Sears Canada is going out of business, and it’s dragging 12,000 employees down with it.
In one of the biggest mass layoffs in Canadian retail history, Sears Canada announced Tuesday that it would shut down all of its 130 remaining stores across the country as early as October 19th. The liquidation process, it says, will continue for 10 to 14 weeks — it is unclear if Sears employees will continue to receive compensation during that time period.
A Sears Canada spokesperson told VICE Money that of the 12,000 employees impacted by the layoffs, only a quarter are full-time workers. The rest, he said, occupy part-time positions.
“I’m terrified now, they haven’t really told us what will happen, and when it will happen,” said Sam (not her real name), a current employee at Sears Canada’s Scarborough Town Centre location. Sam is 21, and an undergrad at University of Toronto’s Scarborough campus. She has worked at Sears for the last four years, mostly as a part-time employee given her school commitments.
“Contrary to what people think, it’s not very easy to find part-time work that can align with your schedule, especially when you’re in university,” Sam told VICE Money. “I’m dependent on this income. My mom needs it, and I need it, because my student loan isn’t enough for both of us.”
Sears Canada’s downward spiral began early this summer, when it entered into court-approved credit protection, shut down 58 stores and laid off more than 3,000 staff without severance. As recently as last week, Sears Canada’s court-appointed monitor, FTI Consulting was examining a bid submitted by the company’s most senior executive, Brandon Stranzl.
But that bid was unsuccessful, with the company calling it an “unviable transaction to keep Sears Canada going.”
What remains at stake is whether or not these 12,000 employees will receive any kind of severance as a result of the layoffs.
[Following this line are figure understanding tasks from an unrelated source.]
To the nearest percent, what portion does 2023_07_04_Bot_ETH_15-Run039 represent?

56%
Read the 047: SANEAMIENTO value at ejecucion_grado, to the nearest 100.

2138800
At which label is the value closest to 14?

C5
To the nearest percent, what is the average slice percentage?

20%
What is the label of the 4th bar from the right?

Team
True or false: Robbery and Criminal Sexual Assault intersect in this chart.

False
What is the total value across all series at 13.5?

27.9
According to Ryan Bonnar of Samfiru Tumarkin LLP — a labour and employment firm representing some former Sears employees that were terminated before bankruptcy proceedings began — there is an almost zero percent chance that employees will receive any sort of compensation.
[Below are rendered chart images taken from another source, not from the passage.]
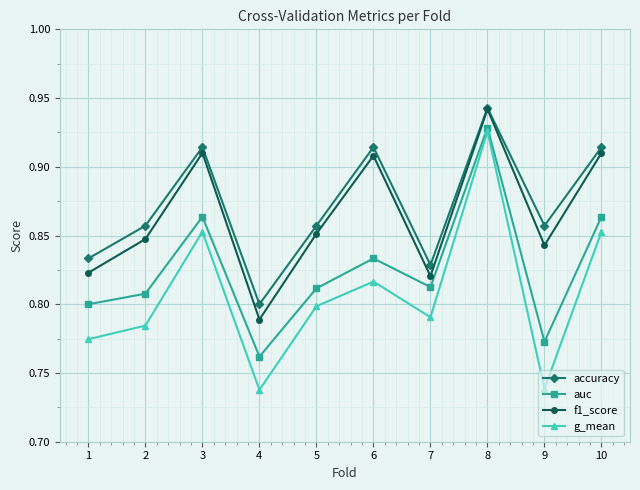

At which category is the sum across all series the highest?

8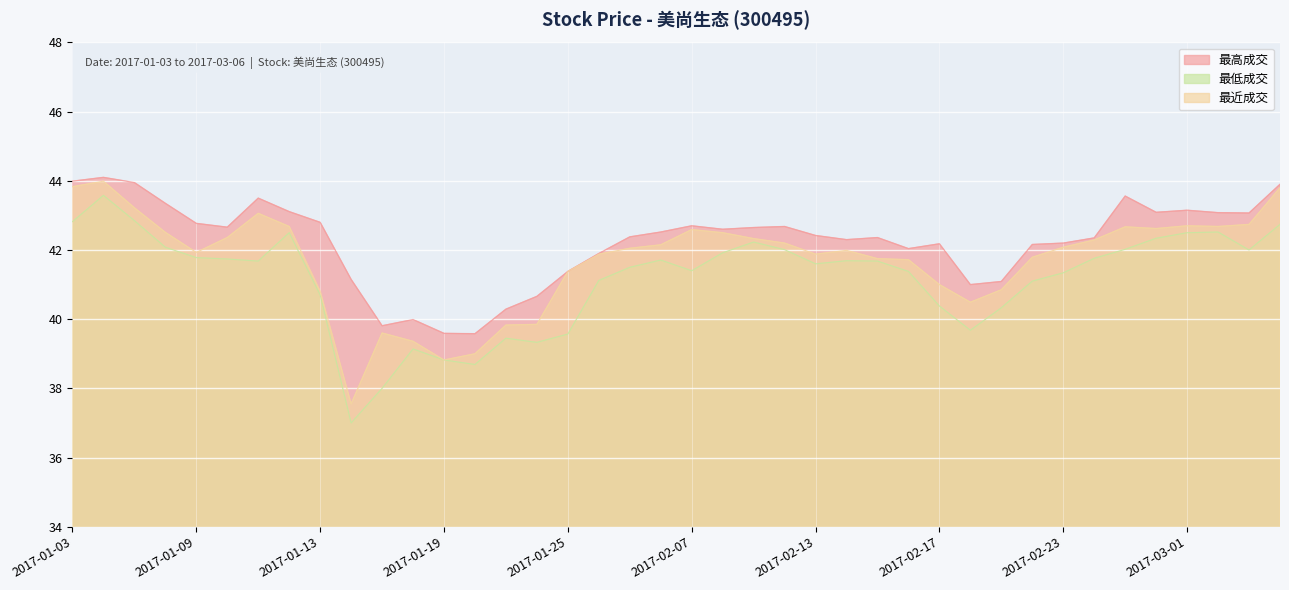

What is the label of the 33rd point from the left?

2017-02-23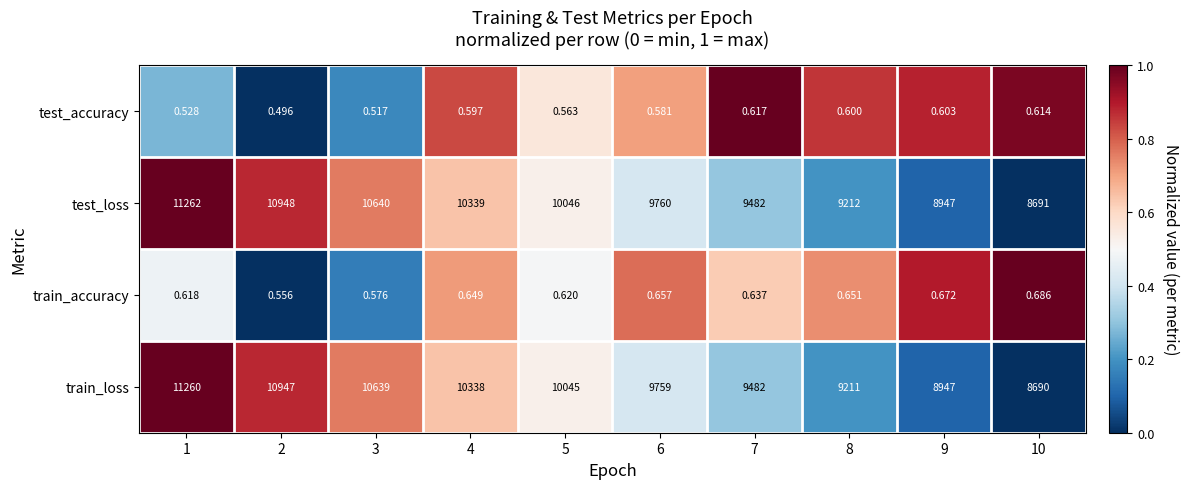

At which category is the sum across all series the highest?

1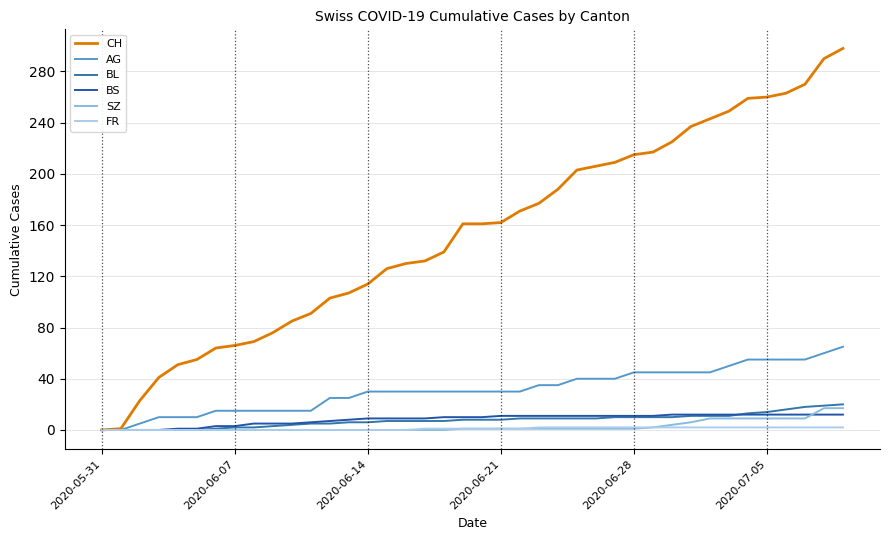

Does the chart have visible grid lines?

Yes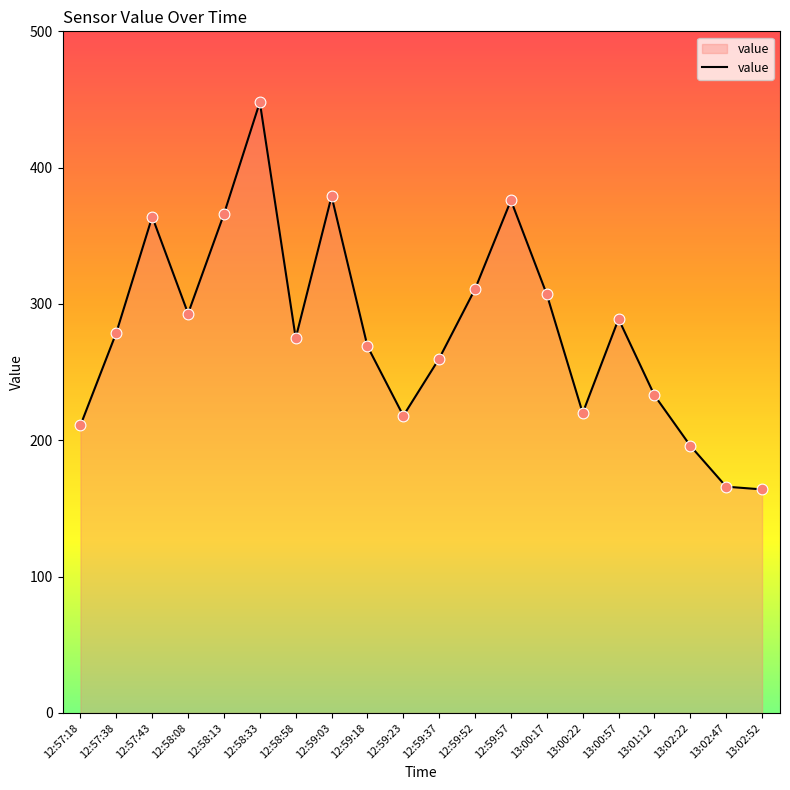

Between 12:58:58 and 13:02:22, which is larger?

12:58:58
“They are 100 percent owed severance, they are just simply not likely to get it,” he told VICE Money. “This is because secured creditors will get paid first as part of the liquidation, and there won’t be any money left to pay severance. So an employee is owed severance but the company will not be paying it.”
Upon Sears Canada entering into creditor-protection this summer, Samfiru and Tumarkin LLP began writing to every MP requesting that a legislative change be made to bankruptcy laws such that employees are at the “front of the line” when the company is in bankruptcy proceedings.
“The Ministry of Innovation, Science and Economic Development Canada responded to our recommendations with just a statement indicating that they would not be taking our suggestions into consideration,” Bonnar said.